Holiday shopping isn’t likely to be a problem this year. According to Deloitte, retail sales are predicted to climb by at least 1% in 2020. Despite this, millions of Americans have applied for unemployment, had their hours slashed, or have been furloughed. These families, though, are still seeking ways to make the holidays memorable. To accomplish so, people may check into holiday loans.
What Exactly Is a Holiday Loan?
A holiday loan is an unsecured personal loan that you can use to make seasonal purchases such as gifts for friends and family. You might also use this cash to cover additional holiday expenses such as food and travel or to cover other costs if you are unable to work during this period.
A credit card or personal line of credit can also be used as a vacation loan. Still, the interest rates on these products are typically greater than those on unsecured personal holiday loans.
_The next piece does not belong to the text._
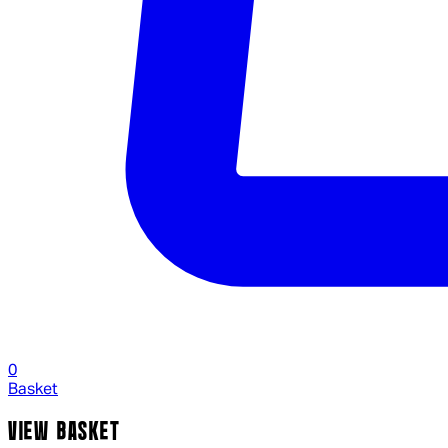
0
Basket
VIEW BASKET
How Do Vacation Loans Work?
Like many personal loans, unsecured loans are installment loans that you can take out and make payments on for a predetermined period until they are fully returned. In addition, many banks, credit unions, and internet lenders provide holiday loans, but they are often only available in the last couple of months of the year.
Holiday loan levels and interest rates vary by institution, but they are typically low-dollar amounts of up to $1,500 or $2,500. However, depending on your needs and qualifications, some lenders may offer loans up to $5,000. Similarly, interest rates range from roughly 7.99 percent to 13.99 percent, depending on the lender.
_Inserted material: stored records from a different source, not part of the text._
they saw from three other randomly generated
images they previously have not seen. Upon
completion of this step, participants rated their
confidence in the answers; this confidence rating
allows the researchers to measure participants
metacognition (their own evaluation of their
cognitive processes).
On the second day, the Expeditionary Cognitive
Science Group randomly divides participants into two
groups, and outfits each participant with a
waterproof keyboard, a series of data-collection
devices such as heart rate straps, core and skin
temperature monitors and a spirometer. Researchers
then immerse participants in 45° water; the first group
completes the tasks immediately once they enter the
The terms vary depending on the institution, but many are short-term loans that can be repaid within a year. As an added advantage, some lenders do not charge a prepayment penalty on vacation loans, making it easier to pay off debt fast and without incurring additional expenses.
When Should You Get a Holiday Loan?
Holiday loans are exactly that: loans for the holidays. Unfortunately, many holiday loans are not available all year and are only available near the end of the year. Some lenders, for example, do not release Christmas loan offers until near Halloween and then discontinue them before the new year.
Because many people conduct most of their holiday shopping in November, you should start looking at holiday loan choices in late October or early November.
If you’ve already finished your holiday shopping and want to avoid high-interest credit card debt, you can consider getting a holiday loan. In this situation, you’d use a vacation loan to pay off your higher rate credit card balances, giving you a single monthly payment on your holiday bills.
If you need a small amount of money to handle holiday gifts and expenses, a holiday-specific loan may be right for you. Consider one if you can:
You have a good credit rating. A strong or exceptional credit score will earn you the best possible interest rate. If you don’t have a stellar credit history, you may only be eligible for a high-interest rate, which means you’ll have to spend even more to repay the loan.